You need no diviner's eye to make out the budding politician among school children. You always identified them by their notoriety, by their outgoing., outspoken manner and their vivacity, which usually leads to school prefecture.
At the elementary school, Alban was the very opposite: sullen, unassuming and extremely studious. As he tottered barefoot to and from school, everyday, not even his teachers got any inkling of an indication that he would one day rise to public office. The school teachers instead saw in him an Achebe, an Ngugi Wa Thiango, an Ayi Kwei Armah or a Wole Soyinka. Alban took a keen interest in creative writing, especially poetry.
Alban would have stridden through secondary school unnoticed, Unrecognised but for his academic exploits. At Wa secondary school, (WASEC) and Tamale Secondary school, (TAMASCO), Where he went through "O" Level and "A" Level education respectively, he picked up many academic awards. At TAMASCO, he was 1977 best "A" Level Arts student.
A bright start to what might have become a prosperous football career was however scuttled at Wa secondary school when a goalkeeper injured him on the chest. After that serious chest injury, which left him unconscious for a while, Bagbin quit soccer and focused on his books.
Though he never worked consciously towards political office, a divine hand, call it Yahweh, if you will, was directing the steps of this staunch Catholic toward the altar of public service. It was not by chance that he turned down an offer to read Business Administration at Legon, for Law. Law baked him into the fearless, articulate statesman that he has turned out to be.
The wisdom in his choice of the legal profession became manifest when he started work at the Central Bureau of statistics as acting Secretary to the statistical services Board in 1981. As personnel Manager of the state Hotel Corporation In 1983, his expertise in Law again came in
The sharp legal brain which enhanced his instincts as a guardsman of people's rights was however honed at Akyem Chambers where he worked as a partner between 1986 and 1992, at the credit Unions Association where he was External solicitor from 1989 to 1992 and at Law Trust Company which he co-founded in 1993.

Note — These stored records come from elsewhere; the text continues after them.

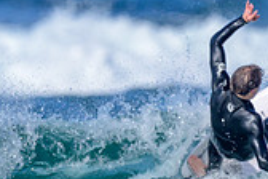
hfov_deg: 0.5
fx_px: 28257
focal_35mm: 3796
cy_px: 216
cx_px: 160
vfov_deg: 0.4
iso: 250
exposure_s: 1/2000
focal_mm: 800
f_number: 6.3
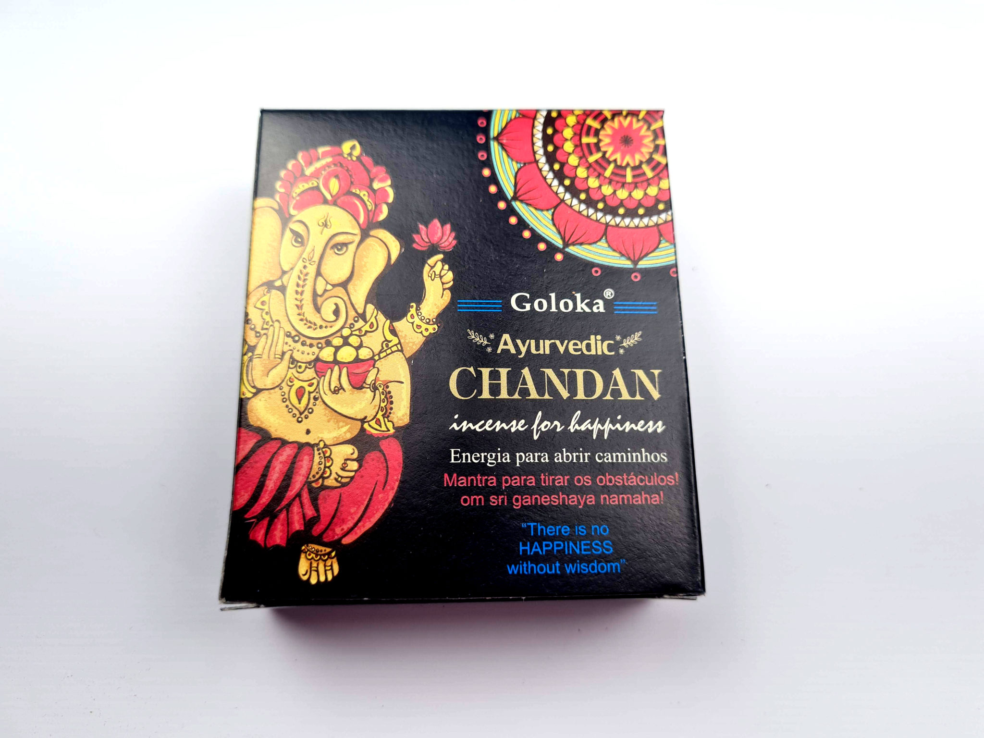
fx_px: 739
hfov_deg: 67.3
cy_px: 369
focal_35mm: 26
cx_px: 492
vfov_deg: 53.1
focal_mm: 5.4
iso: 50
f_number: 1.8
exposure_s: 1/398
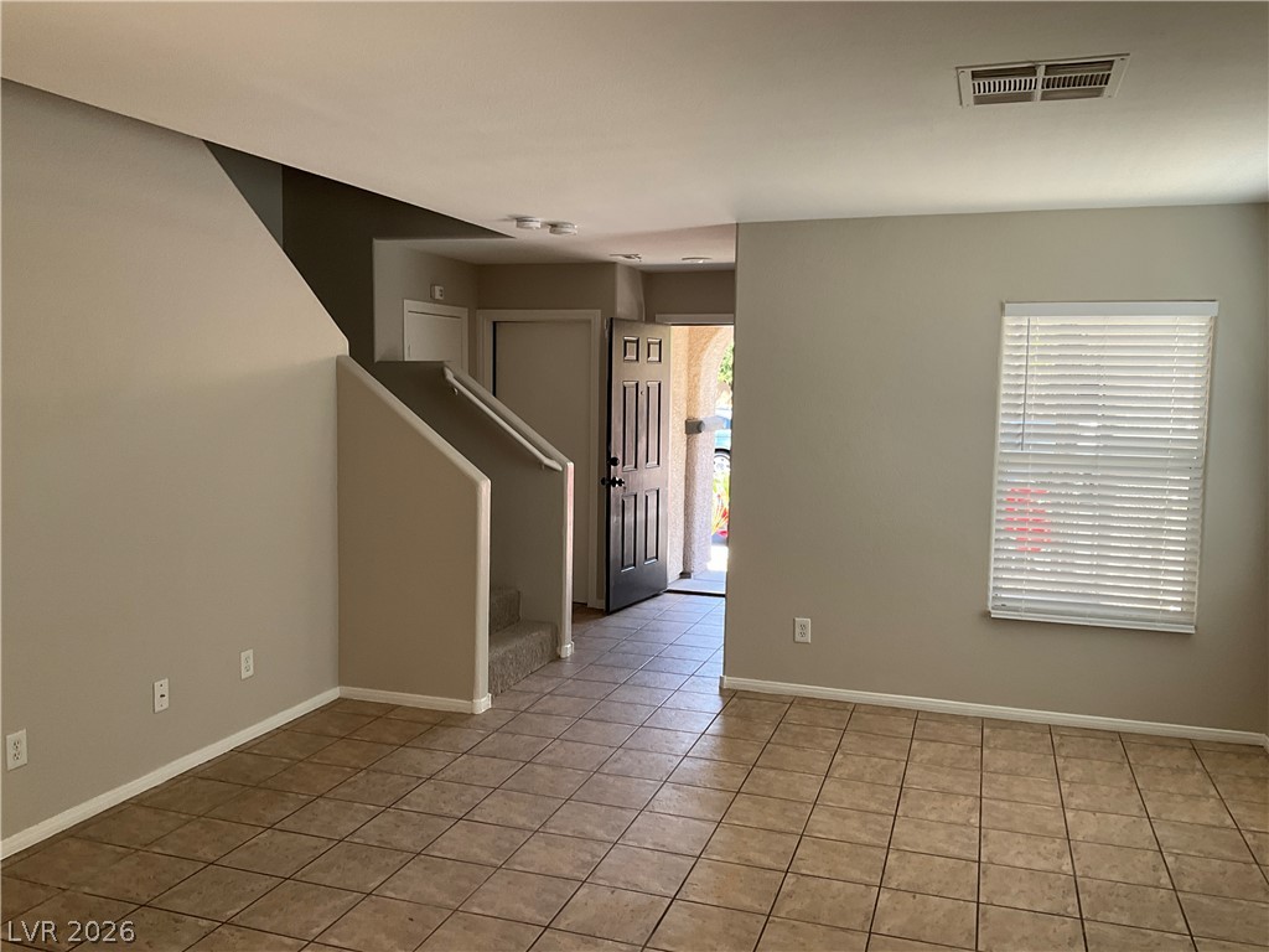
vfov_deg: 48.2
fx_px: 1063
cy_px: 476
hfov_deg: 61.7
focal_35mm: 29
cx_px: 634
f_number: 1.8
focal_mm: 3
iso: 50
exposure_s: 1/122
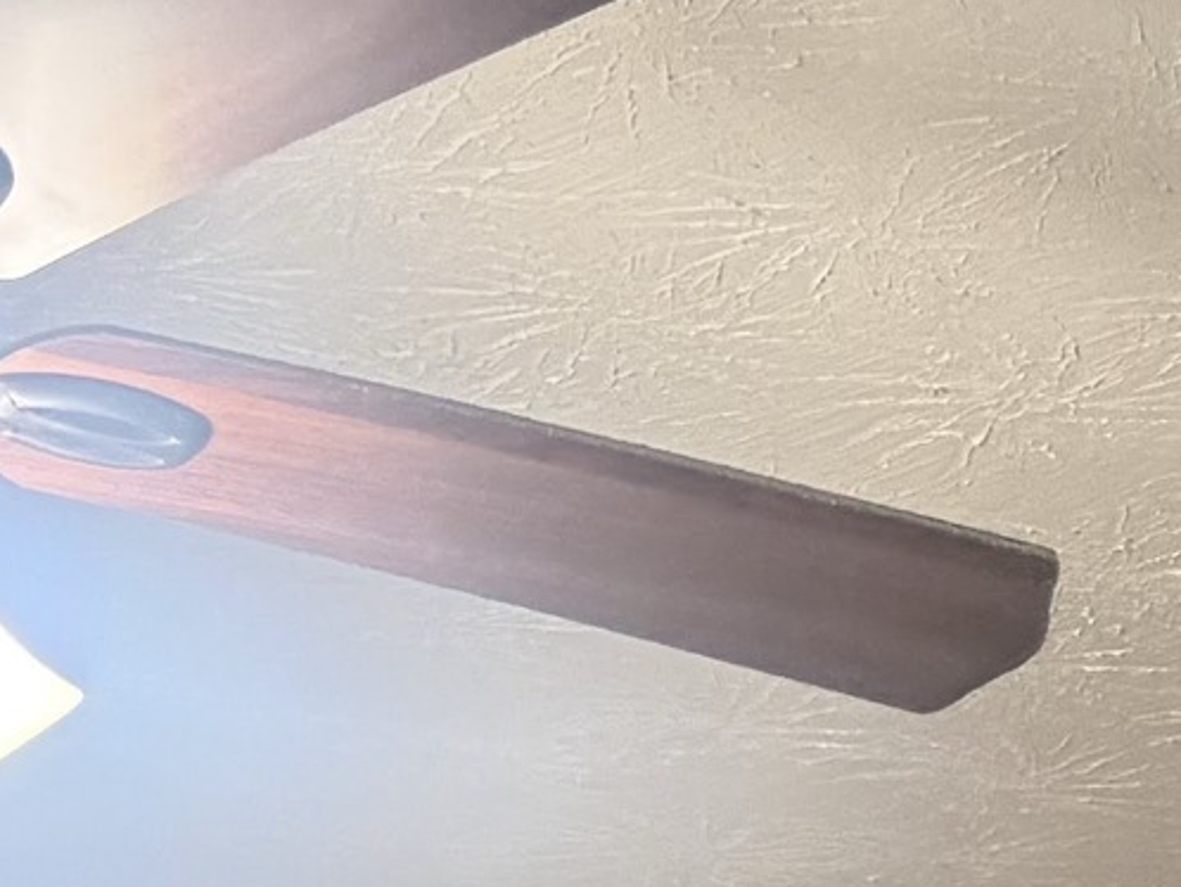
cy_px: 2720
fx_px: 5052
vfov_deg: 8.4
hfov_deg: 13.2
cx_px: 1072
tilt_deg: +0.1
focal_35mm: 148
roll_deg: +0.1
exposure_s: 1/60
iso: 500
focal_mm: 6.76
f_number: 1.78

Any wonder then that in Parliament he carried membership cards to a number of boards and committees? He was a member of the National Media commission,(1997-2000), the Chairman of the subsidiary Legislation committee (1994-1996), and the Chairman of the Constitutional, Legal and Parliamentary Affairs committee , among others. Outside Parliament, he has also held membership of a number of boards, namely the Board of Directors of the Ghana Legal Aid scheme in 1995, and the Ghana ports and Harbours Authority between 1994 and 2001.
Between 1996 and the year 2000, Hon Bagbin was Chairman of the Advisory committee on the Restructuring of the water sector.
His portfolio of experience is also stocked with membership to some solid international bodies. When erudite politicians and diplomats went under the umbrella of the United Nations to observe the First Non Racial Elections in South Africa, Bagbin answered the roll call. When
Ghana's Parliament selected its front benchers to attend the commonwealth Association's Regional Conference in ports Moresby, Papua New Guinea, he could not be left out. He was also a member of the United Nations conference on Eradicating Global poverty, and a Member of the parliamentarians for Global Action among other positions.
In the Third parliament of the Fourth Republic, the NDC elevated Hon. Bagbin to the hot
saddle of Minority Leader, partly for these shining credentials, but also for his youthful exuberance.
A few quotes by the Bagbin to win up this detailed profile gives one an Insight into the philosophy guiding his steps in public service:
"I was always impartial in Parliament. Where our people, (NDC) were wrong and I thought so but could not say it, I just kept quiet and rather supported the opposition with points... so the NN was very happy when I was elected as Minority Leader"
"I prefer being a statesman. I want to be in a position where I can speak to all sectors of the society, all parties...to chart out a path to progress"
PARLIAMENT, BEHOLD, YOUR PEAKER, MR SPEAKER, BEHOLD, YOUR PARLIAMENT!